David Bowie – ★ – ISO
Nick Cave & The Bad Seeds – Skeleton Tree – Bad Seed Ltd.
Radiohead – A Moon Shaped Pool – XL
Motta – La fine dei vent’anni – Woodworm
I Cani – Aurora – 42 Records
1) Bowie (perché geniale fino alla fine e oltre)
2) Iggy
3) Marta Ren (spero di vederla di persona per dirglielo)
Un saluto a voi che siete grandi.
P.s. Protesterò perché non vi hanno inserito nei negozi “Bologna today”
3 dischi ottimi molto emozionanti
Ne avrei messi altri ma nn erano nella lista! 🙂
i miei ascolti preferiti e da premiare…per l’indubbio valore artistico e emozionale!
C’era l’imbarazzo della scelta quest’anno; alla fine ho optato per il difficile album degli Afterhours, oltre che per His Clancyness e PJ Harvey che hanno saputo andare oltre quanto fatto in precedenza; inoltre il travolgente Car Seat Headrest e l’ennesima conferma dei Radio Dept.
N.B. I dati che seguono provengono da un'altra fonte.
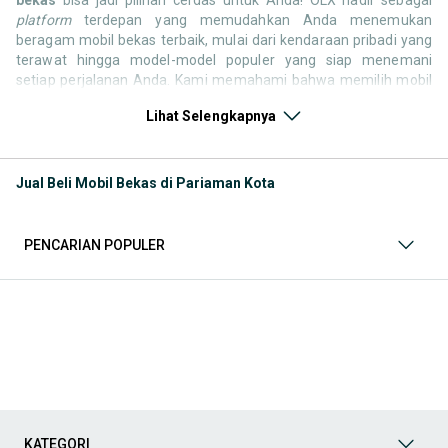
platform
terdepan yang memudahkan Anda menemukan
beragam mobil bekas terbaik, mulai dari kendaraan pribadi yang
terawat hingga model-model populer yang siap menemani
setiap perjalanan Anda. Kami memahami bahwa memilih mobil
bekas butuh kepercayaan, oleh karena itu OLX menyediakan
Lihat Selengkapnya
ribuan daftar dari penjual terpercaya di seluruh Indonesia.
Jelajahi sekarang dan temukan mobil bekas yang paling sesuai
dengan gaya hidup, kebutuhan, dan
budget
Anda!
Jual Beli Mobil Bekas di Pariaman Kota
Memilih
mobil bekas
yang tepat tentu bukan perkara mudah.
Apakah Anda mencari mobil keluarga yang luas, SUV yang
tangguh untuk petualangan, sedan yang elegan untuk tampilan
PENCARIAN POPULER
berkelas, atau mobil kota yang irit dan lincah? Di OLX, Anda akan
menemukan berbagai pilihan mobil bekas dari berbagai merek
dan tipe. Kami hadir untuk memastikan pengalaman jual beli
mobil bekas Anda berjalan lancar, efisien, dan menyenangkan.
Yuk, lihat berbagai penawaran mobil bekas yang bisa
mendukung mobilitas Anda sekarang juga! Berikut adalah
kategori lainnya yang bisa Anda temukan:
Mobil
: Temukan berbagai pilihan mobil berkualitas dan
terpercaya di OLX! Dapatkan penawaran terbaik untuk
berbagai jenis mobil baru maupun bekas dengan kondisi
KATEGORI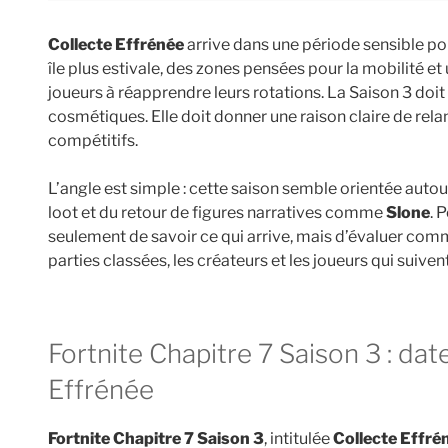
Collecte Effrénée
arrive dans une période sensible pou
île plus estivale, des zones pensées pour la mobilité e
joueurs à réapprendre leurs rotations. La Saison 3 doi
cosmétiques. Elle doit donner une raison claire de relan
compétitifs.
L’angle est simple : cette saison semble orientée auto
loot et du retour de figures narratives comme
Slone
. 
seulement de savoir ce qui arrive, mais d’évaluer co
parties classées, les créateurs et les joueurs qui suiven
Fortnite Chapitre 7 Saison 3 : date de sortie de Collecte
Effrénée
Fortnite Chapitre 7 Saison 3
, intitulée
Collecte Effré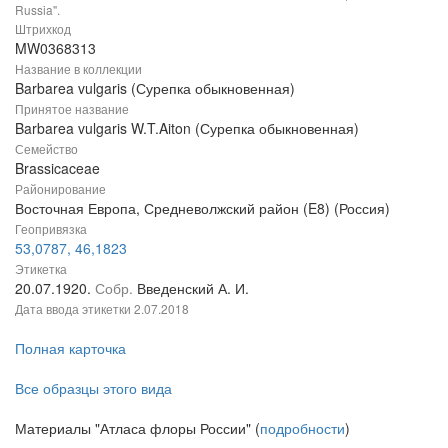
Russia".
Штрихкод
MW0368313
Название в коллекции
Barbarea vulgaris (Сурепка обыкновенная)
Принятое название
Barbarea vulgaris W.T.Aiton (Сурепка обыкновенная)
Семейство
Brassicaceae
Районирование
Восточная Европа, Средневолжский район (E8) (Россия)
Геопривязка
53,0787, 46,1823
Этикетка
20.07.1920.
Собр.
Введенский А. И.
Дата ввода этикетки
2.07.2018
Полная карточка
Все образцы этого вида
Материалы "Атласа флоры России" (
подробности
)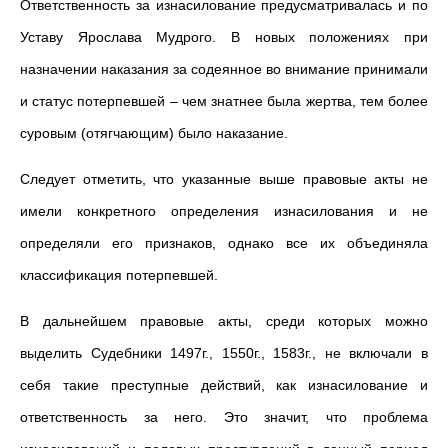
Ответственность за изнасилование предусматривалась и по
Уставу Ярослава Мудрого. В новых положениях при
назначении наказания за содеянное во внимание принимали
и статус потерпевшей – чем знатнее была жертва, тем более
суровым (отягчающим) было наказание.
Следует отметить, что указанные выше правовые акты не
имели конкретного определения изнасилования и не
определяли его признаков, однако все их объединяла
классификация потерпевшей.
В дальнейшем правовые акты, среди которых можно
выделить Судебники 1497г., 1550г., 1583г., не включали в
себя такие преступные действий, как изнасилование и
ответственность за него. Это значит, что проблема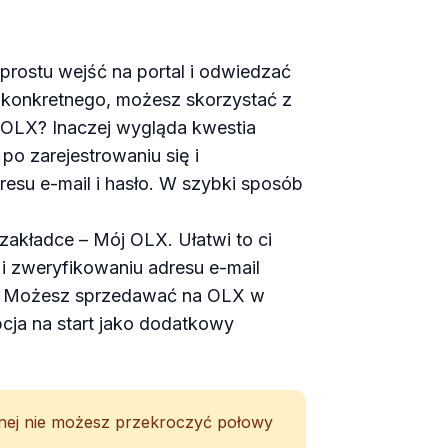
rostu wejść na portal i odwiedzać
ś konkretnego, możesz skorzystać z
OLX? Inaczej wygląda kwestia
o zarejestrowaniu się i
resu e-mail i hasło. W szybki sposób
 zakładce – Mój OLX. Ułatwi to ci
 i zweryfikowaniu adresu e-mail
e. Możesz sprzedawać na OLX w
pcja na start jako dodatkowy
wanej nie możesz przekroczyć połowy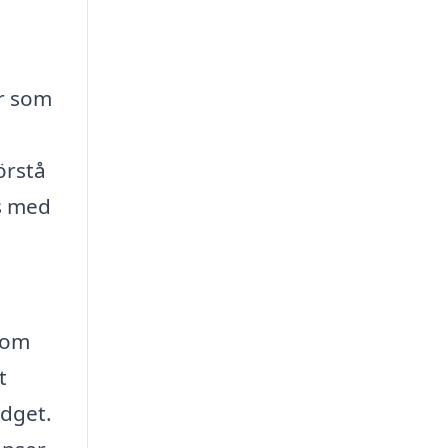
er som
örstå
rs med
som
t
udget.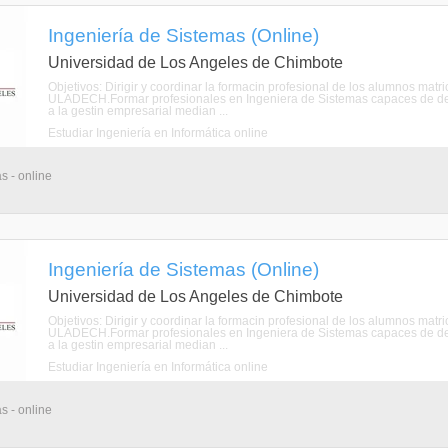
Ingeniería de Sistemas (Online)
Universidad de Los Angeles de Chimbote
Objetivos: Dirigir y coordinar la formacin profesional de los alumnos mat
ULADECH.Formar profesionales en Ingeniera de Sistemas capaces de de
a la gestin empresarial median ...
Estudiar Ingeniería en Informática online
s - online
Ingeniería de Sistemas (Online)
Universidad de Los Angeles de Chimbote
Objetivos: Dirigir y coordinar la formacin profesional de los alumnos mat
ULADECH.Formar profesionales en Ingeniera de Sistemas capaces de de
a la gestin empresarial median ...
Estudiar Ingeniería en Informática online
s - online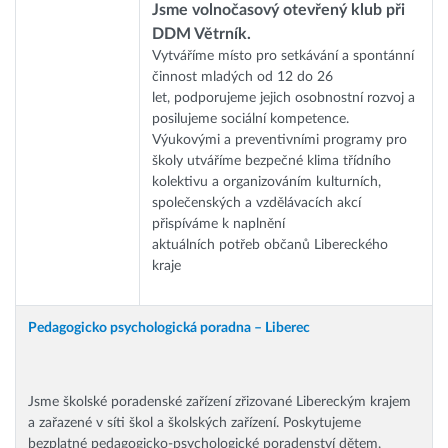
Jsme volnočasový otevřený klub při
DDM Větrník.
Vytváříme místo pro setkávání a spontánní
činnost mladých od 12 do 26
let, podporujeme jejich osobnostní rozvoj a
posilujeme sociální kompetence.
Výukovými a preventivními programy pro
školy utváříme bezpečné klima třídního
kolektivu a organizováním kulturních,
společenských a vzdělávacích akcí
přispíváme k naplnění
aktuálních potřeb občanů Libereckého
kraje
Pedagogicko psychologická poradna – Liberec
Jsme školské poradenské zařízení zřizované Libereckým krajem
a zařazené v síti škol a školských zařízení. Poskytujeme
bezplatné pedagogicko-psychologické poradenství dětem,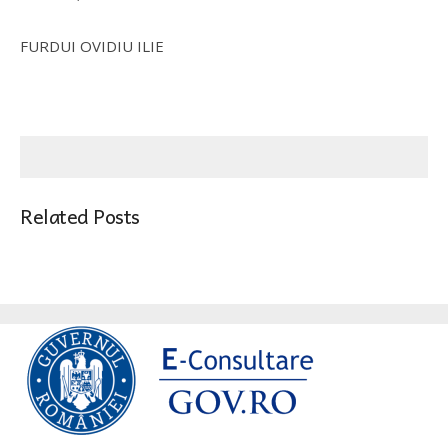
FURDUI OVIDIU ILIE
Related Posts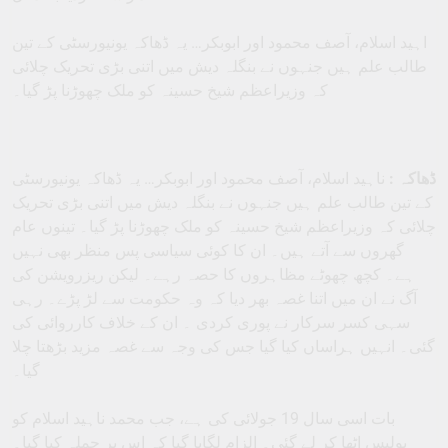
اہید اسلام، آصف محمود اور ابوبکر… یہ ڈھاکہ یونیورسٹی کے تین
طالب علم ہیں جنہوں نے بنگلہ دیش میں اتنی بڑی تحریک چلائی
کہ وزیراعظم شیخ حسینہ کو ملک چھوڑنا پڑ گیا۔
ڈھاکہ :
ناہید اسلام، آصف محمود اور ابوبکر… یہ ڈھاکہ یونیورسٹی
کے تین طالب علم ہیں جنہوں نے بنگلہ دیش میں اتنی بڑی تحریک
چلائی کہ وزیراعظم شیخ حسینہ کو ملک چھوڑنا پڑ گیا۔ تینوں عام
گھروں سے آتے ہیں۔ ان کا کوئی سیاسی پس منظر بھی نہیں
ہے۔ کچھ چھوٹے مظاہروں کا حصہ رہے۔ لیکن ریزرویشن کی
آگ نے ان میں اتنا غصہ بھر دیا کہ وہ حکومت سے لڑ پڑے۔ رہی
سہی کسر سرکار نے پوری کردی ۔ ان کے خلاف کارروائی کی
گئی۔ انہیں ہراساں کیا گیا جس کی وجہ سے غصہ مزید بڑھتا چلا
گیا۔
بات اسی سال 19 جولائی کی ہے، جب محمد ناہید اسلام کو
پولیس اٹھا کر لے گئی۔ الزام لگایا گیا کہ اس پر حملہ کیا گیا۔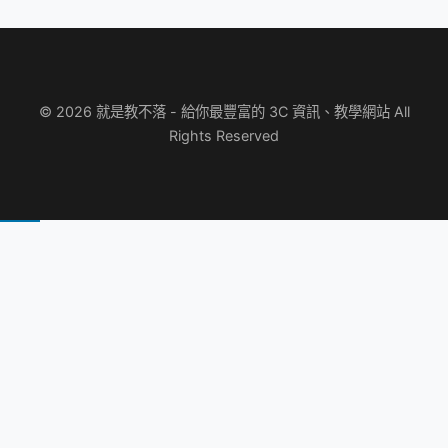
© 2026 就是教不落 - 給你最豐富的 3C 資訊、教學網站 All
Rights Reserved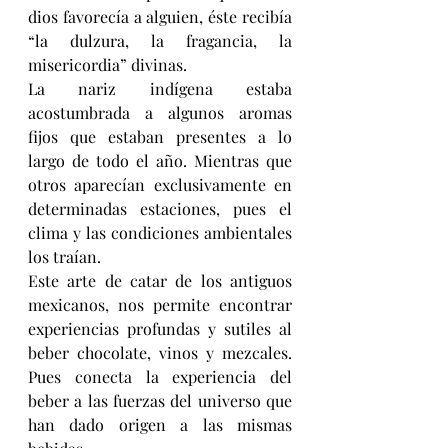
dios favorecía a alguien, éste recibía 
“la dulzura, la fragancia, la 
misericordia” divinas.
La nariz indígena estaba 
acostumbrada a algunos aromas 
fijos que estaban presentes a lo 
largo de todo el año. Mientras que 
otros aparecían exclusivamente en 
determinadas estaciones, pues el 
clima y las condiciones ambientales 
los traían.
Este arte de catar de los antiguos 
mexicanos, nos permite encontrar 
experiencias profundas y sutiles al 
beber chocolate, vinos y mezcales. 
Pues conecta la experiencia del 
beber a las fuerzas del universo que 
han dado origen a las mismas 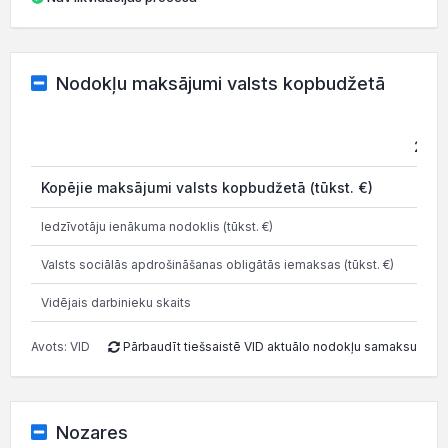
Nodokļu maksājumi valsts kopbudžetā
2021
Kopējie maksājumi valsts kopbudžetā (tūkst. €)
0
Iedzīvotāju ienākuma nodoklis (tūkst. €)
0
Valsts sociālās apdrošināšanas obligātās iemaksas (tūkst. €)
0
Vidējais darbinieku skaits
0
Avots: VID
Pārbaudīt tiešsaistē VID aktuālo nodokļu samaksu
Nozares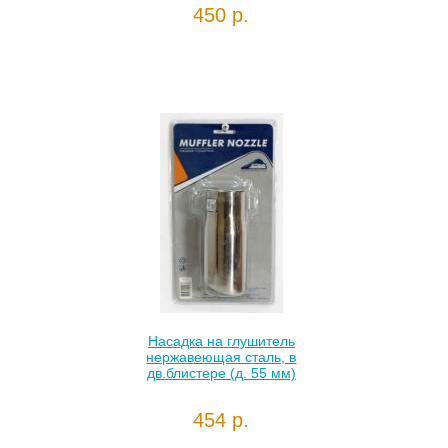
450 р.
Насадка на глушитель
нержавеющая сталь, в
дв.блистере (д. 55 мм)
454 р.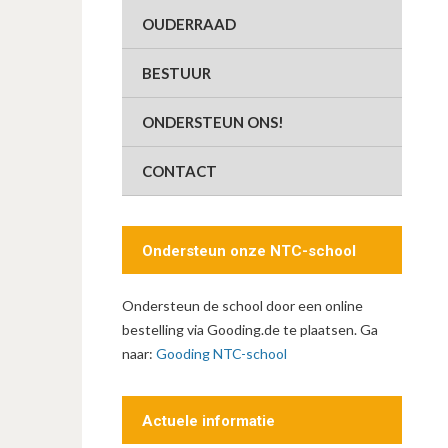
OUDERRAAD
BESTUUR
ONDERSTEUN ONS!
CONTACT
Ondersteun onze NTC-school
Ondersteun de school door een online
bestelling via Gooding.de te plaatsen. Ga
naar:
Gooding NTC-school
Actuele informatie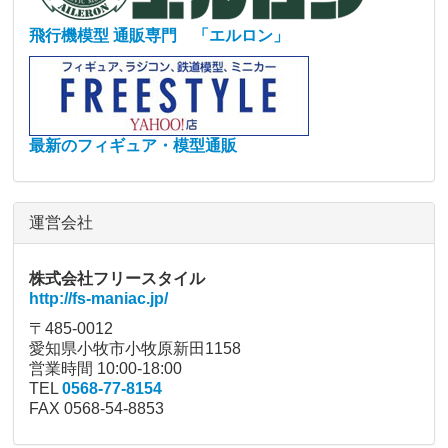
飛行機模型 通販専門 「エルロン」
最新のフィギュア・模型通販
運営会社
株式会社フリースタイル
http://fs-maniac.jp/
〒485-0012
愛知県小牧市小牧原新田1158
営業時間 10:00-18:00
TEL
0568-77-8154
FAX 0568-54-8853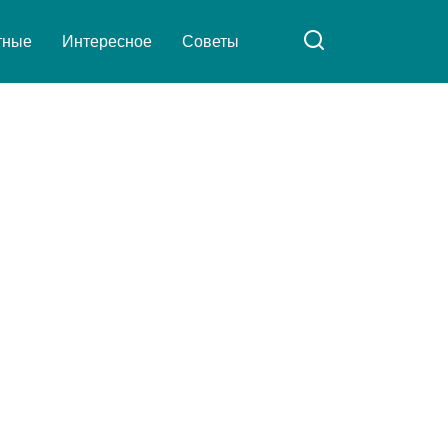
тные
Интересное
Советы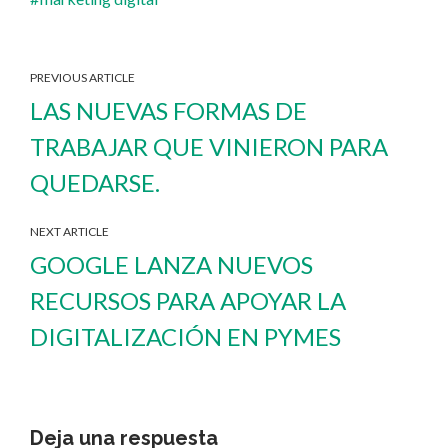
PREVIOUS ARTICLE
LAS NUEVAS FORMAS DE
TRABAJAR QUE VINIERON PARA
QUEDARSE.
NEXT ARTICLE
GOOGLE LANZA NUEVOS
RECURSOS PARA APOYAR LA
DIGITALIZACIÓN EN PYMES
Deja una respuesta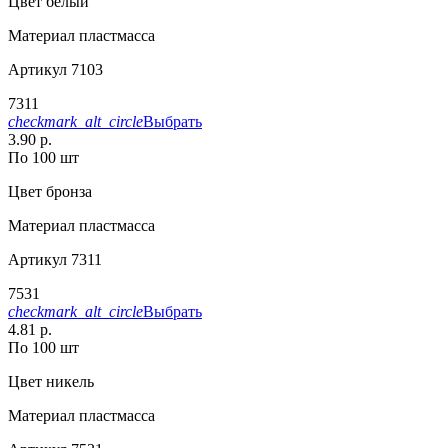
Цвет
белый
Материал
пластмасса
Артикул
7103
7311
checkmark_alt_circle
Выбрать
3.90 р.
По 100 шт
Цвет
бронза
Материал
пластмасса
Артикул
7311
7531
checkmark_alt_circle
Выбрать
4.81 р.
По 100 шт
Цвет
никель
Материал
пластмасса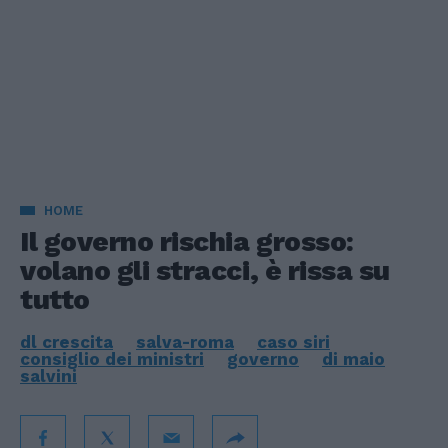
HOME
Il governo rischia grosso:
volano gli stracci, è rissa su
tutto
dl crescita
salva-roma
caso siri
consiglio dei ministri
governo
di maio
salvini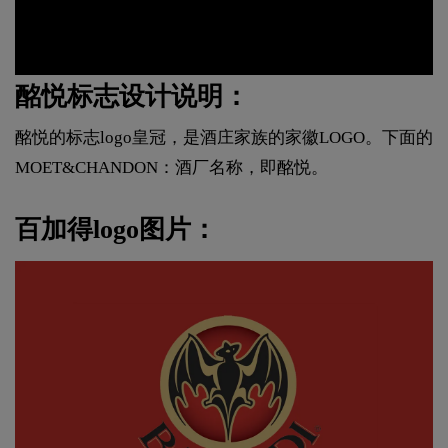
酩悦标志设计说明：
酩悦的标志logo皇冠，是酒庄家族的家徽LOGO。下面的
MOET&CHANDON：酒厂名称，即酩悦。
百加得logo图片：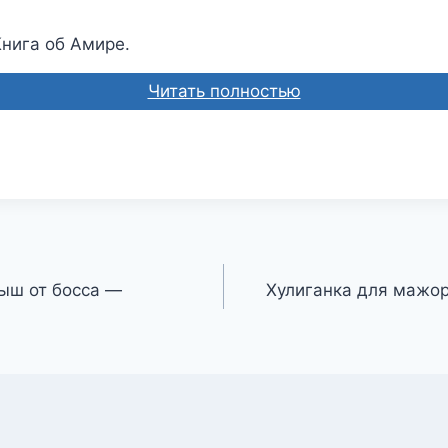
нига об Амире.
Читать полностью
ыш от босса —
Хулиганка для мажо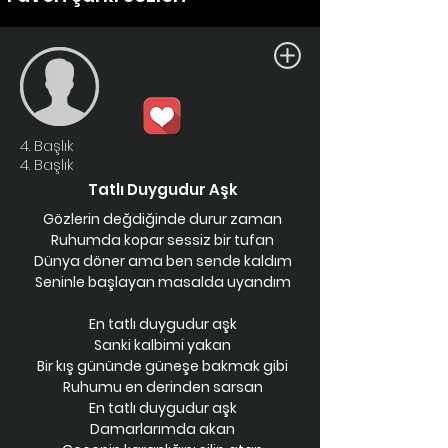
4. Başlık
4. Başlık
Tatlı Duygudur Aşk
Gözlerin değdiğinde durur zaman
Ruhumda kopar sessiz bir tufan
Dünya döner ama ben sende kaldım
Seninle başlayan masalda uyandım
En tatlı duygudur aşk
Sanki kalbimi yakan
Bir kış gününde güneşe bakmak gibi
Ruhumu en derinden sarsan
En tatlı duygudur aşk
Damarlarımda akan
Tra quelli rimasti fuori mi hanno accompagnato Males, Blueneck, Stella Diana, Sophia, Nothing, Linda Guilala, Besnard Lakes, Mary in June e due lavori italiani usciti a dicembre che si potrebbero recuperare per la prossima volta: Amerigo Verardi e Klimt 1918.
Ho votato Pj Harvey e Radiohead perché hanno prodotto album creativi e diversi dai precedenti. Due album di artisti affermati che restano molto sopra la media degli album pubblicati quest’anno, accompagnati da belle performance live. Cambiando genere, ho votato Brad Meldhau trio per l’album profondo ed emoziomante.